Abstract

Associations between hyperkalaemia (HK) and mortality and morbidity in patients with chronic kidney disease (CKD) or heart failure (HF) are well-characterised in the literature. Furthermore, normalising and stabilising serum potassium (K+) may require additional hospital-based care and/or down-titration or discontinuation of renin-angiotensin-aldosterone system inhibitor (RAASi) therapy, consequently increasing hospital length of stay (LOS). This study aimed to quantify the impact of HK management on patient LOS. A lifetime patient-level simulation modelled disease progression via New York Heart Association (NYHA) class or estimated glomerular filtration rate (eGFR) in HF and CKD patients respectively; and related K+ to patient outcomes. Two hypothetical scenarios were evaluated: sustained normokalaemia (NK) versus NK with the possibility of HK. Hospital LOS required to normalise K+ was varied as per published literature (2–6 days), with an additional 0–5 days assumed for RAASi dose adjustments.

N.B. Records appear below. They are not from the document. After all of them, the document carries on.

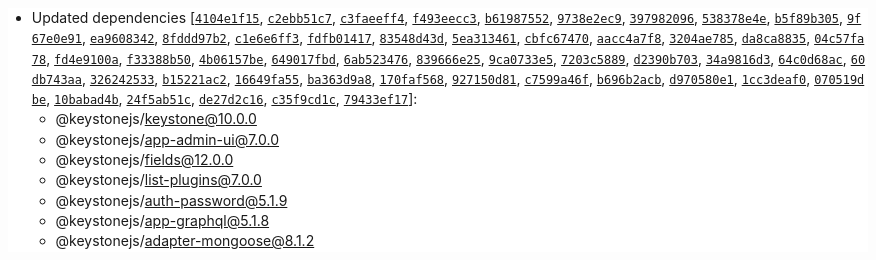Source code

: - Updated dependencies [[`4104e1f15`](https://github.com/keystonejs/keystone-5/commit/4104e1f15c545c05f680e8d16413862e875ca57a), [`c2ebb51c7`](https://github.com/keystonejs/keystone-5/commit/c2ebb51c786297879fe9fac2007804055631e9e2), [`c3faeeff4`](https://github.com/keystonejs/keystone-5/commit/c3faeeff41f9b29a9fc31ca4e7778b596fcb20b9), [`f493eecc3`](https://github.com/keystonejs/keystone-5/commit/f493eecc34a0f1a6ba9f8eea1c34882784c1b5fe), [`b61987552`](https://github.com/keystonejs/keystone-5/commit/b619875520aa3b10d104794140f7977ffaebfbf0), [`9738e2ec9`](https://github.com/keystonejs/keystone-5/commit/9738e2ec929a4aa7dc8a58a58c95587f149e44f8), [`397982096`](https://github.com/keystonejs/keystone-5/commit/39798209642571d3ba698e11410f5161cd1943bb), [`538378e4e`](https://github.com/keystonejs/keystone-5/commit/538378e4eb143dbe6e7a943408e0af302eb86b85), [`b5f89b305`](https://github.com/keystonejs/keystone-5/commit/b5f89b305eb8aaf63c3afc9f45f7aa7e4ce3f7b7), [`9f67e0e91`](https://github.com/keystonejs/keystone-5/commit/9f67e0e912b4f7dcb90fcb07c4b30bd6c45de464), [`ea9608342`](https://github.com/keystonejs/keystone-5/commit/ea960834262cec66f52fa39c1b3b07b702b3cd4d), [`8fddd97b2`](https://github.com/keystonejs/keystone-5/commit/8fddd97b20f1928ff7306d5d0dcc96e58ffe55fb), [`c1e6e6ff3`](https://github.com/keystonejs/keystone-5/commit/c1e6e6ff374fbac71535da0cc2badde0c13569e2), [`fdfb01417`](https://github.com/keystonejs/keystone-5/commit/fdfb01417b6d330342f4b6c326767c9567e35ca5), [`83548d43d`](https://github.com/keystonejs/keystone-5/commit/83548d43d661959a34a6de475994430ee1de3a1d), [`5ea313461`](https://github.com/keystonejs/keystone-5/commit/5ea313461aa2cba310b2634cc87780092c84b5be), [`cbfc67470`](https://github.com/keystonejs/keystone-5/commit/cbfc6747011329f7210e79ebe228f44ed8607321), [`aacc4a7f8`](https://github.com/keystonejs/keystone-5/commit/aacc4a7f8f88c242ae4bd784330d25056842d3fb), [`3204ae785`](https://github.com/keystonejs/keystone-5/commit/3204ae78576b0ab5649d5f5ae9cfbb1def347af1), [`da8ca8835`](https://github.com/keystonejs/keystone-5/commit/da8ca8835a910cc9b2f53e12ddaef88ffc194695), [`04c57fa78`](https://github.com/keystonejs/keystone-5/commit/04c57fa7840714d3413e093d468b78d740c95c9a), [`fd4e9100a`](https://github.com/keystonejs/keystone-5/commit/fd4e9100a636e0654db45d2471ce47a19b753647), [`f33388b50`](https://github.com/keystonejs/keystone-5/commit/f33388b5061d59747ab46e238f43e9b08f52bd1e), [`4b06157be`](https://github.com/keystonejs/keystone-5/commit/4b06157be6cffde2d88969823f7c410fefd82317), [`649017fbd`](https://github.com/keystonejs/keystone-5/commit/649017fbd5ea17c36e8c49d44836e1f2bcae2692), [`6ab523476`](https://github.com/keystonejs/keystone-5/commit/6ab523476ceca5ad57e7833ebd172b2da6c0b5fd), [`839666e25`](https://github.com/keystonejs/keystone-5/commit/839666e25d8bffefd034e6344e11d72dd43b925b), [`9ca0733e5`](https://github.com/keystonejs/keystone-5/commit/9ca0733e57b525a7efdfdedfb7c80364e186994e), [`7203c5889`](https://github.com/keystonejs/keystone-5/commit/7203c588901c46fae1550f3596cab43a1dd5052a), [`d2390b703`](https://github.com/keystonejs/keystone-5/commit/d2390b703d30e0b4264ab6ed9b1ba4d7bb9fca6c), [`34a9816d3`](https://github.com/keystonejs/keystone-5/commit/34a9816d3c40a35409be735e748cea2c6d5aa895), [`64c0d68ac`](https://github.com/keystonejs/keystone-5/commit/64c0d68acb1ee969097a8fe59b5c296473790c5c), [`60db743aa`](https://github.com/keystonejs/keystone-5/commit/60db743aa79f6590d6a3ebb0169021f1c36f64cc), [`326242533`](https://github.com/keystonejs/keystone-5/commit/3262425335de5eee6979e38ebb45f19a22c1ee1a), [`b15221ac2`](https://github.com/keystonejs/keystone-5/commit/b15221ac21746b1380ddb31395cdd386d52920a9), [`16649fa55`](https://github.com/keystonejs/keystone-5/commit/16649fa556ae3723ca97eb0752653259ccae4bc2), [`ba363d9a8`](https://github.com/keystonejs/keystone-5/commit/ba363d9a82d3ca3ec464547a5d9e38354bc2a172), [`170faf568`](https://github.com/keystonejs/keystone-5/commit/170faf568fef5b74147791476b466dc7a25c7d6f), [`927150d81`](https://github.com/keystonejs/keystone-5/commit/927150d81e297fdb5c8ccad087ea255b861dfe32), [`c7599a46f`](https://github.com/keystonejs/keystone-5/commit/c7599a46f05108b10b3a805a20b77b4d834e616d), [`b696b2acb`](https://github.com/keystonejs/keystone-5/commit/b696b2acbf7def8dba41f46ccef5ff852703b95a), [`d970580e1`](https://github.com/keystonejs/keystone-5/commit/d970580e14904ba2f2ac5e969257e71f77ab67d7), [`1cc3deaf0`](https://github.com/keystonejs/keystone-5/commit/1cc3deaf0b0a48aecb0f0f2454f4fe2634e1da5f), [`070519dbe`](https://github.com/keystonejs/keystone-5/commit/070519dbec289b759759343d084bc5d2de9d4b37), [`10babad4b`](https://github.com/keystonejs/keystone-5/commit/10babad4b4135738bc0633b113e5c96d3ddb9e9f), [`24f5ab51c`](https://github.com/keystonejs/keystone-5/commit/24f5ab51c69d744fb0e1f47a0723c2cc70492010), [`de27d2c16`](https://github.com/keystonejs/keystone-5/commit/de27d2c16b520ae5126a74efb85c70ae88ae6b60), [`c35f9cd1c`](https://github.com/keystonejs/keystone-5/commit/c35f9cd1cba5bf27eb9cf7cc1a113716bc4a50ef), [`79433ef17`](https://github.com/keystonejs/keystone-5/commit/79433ef17f8e7d51a1a1dbfd633574fbd8eef887)]:
  - @keystonejs/keystone@10.0.0
  - @keystonejs/app-admin-ui@7.0.0
  - @keystonejs/fields@12.0.0
  - @keystonejs/list-plugins@7.0.0
  - @keystonejs/auth-password@5.1.9
  - @keystonejs/app-graphql@5.1.8
  - @keystonejs/adapter-mongoose@8.1.2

Published costs for an inpatient day (UK, 2017) were applied to LOS and discounted at 3.5% annually. In CKD and HF patients (aged 65 years; eGFR 50 mL/min/1.73m2 or NYHA II) with NK and the possibility of HK, 4.3 and 1.7 HK events (defined as K+ >5.5 mmol/L) were predicted per patient over a lifetime, respectively. Relative to sustained NK, the incidence of HK required an additional LOS of 8.5–25.6 and 3.5–10.5 days in CKD and HF patients; and necessitated RAASi dose adjustments on 1.6 and 1.1 occasions, respectively. Taken together, incremental LOS associated with HK ranged from 8.5–33.6 and 3.5–16.0 days in CKD and HF patients; corresponding to incremental costs of £5,333–£21,271 and £2,290–£10,591, respectively. HK was estimated to increase hospital LOS and associated costs in patients with CKD or HF. Increased healthcare resource utilisation may be alleviated by efficient K+ management strategies to avoid HK and consequent RAASi dose adjustments.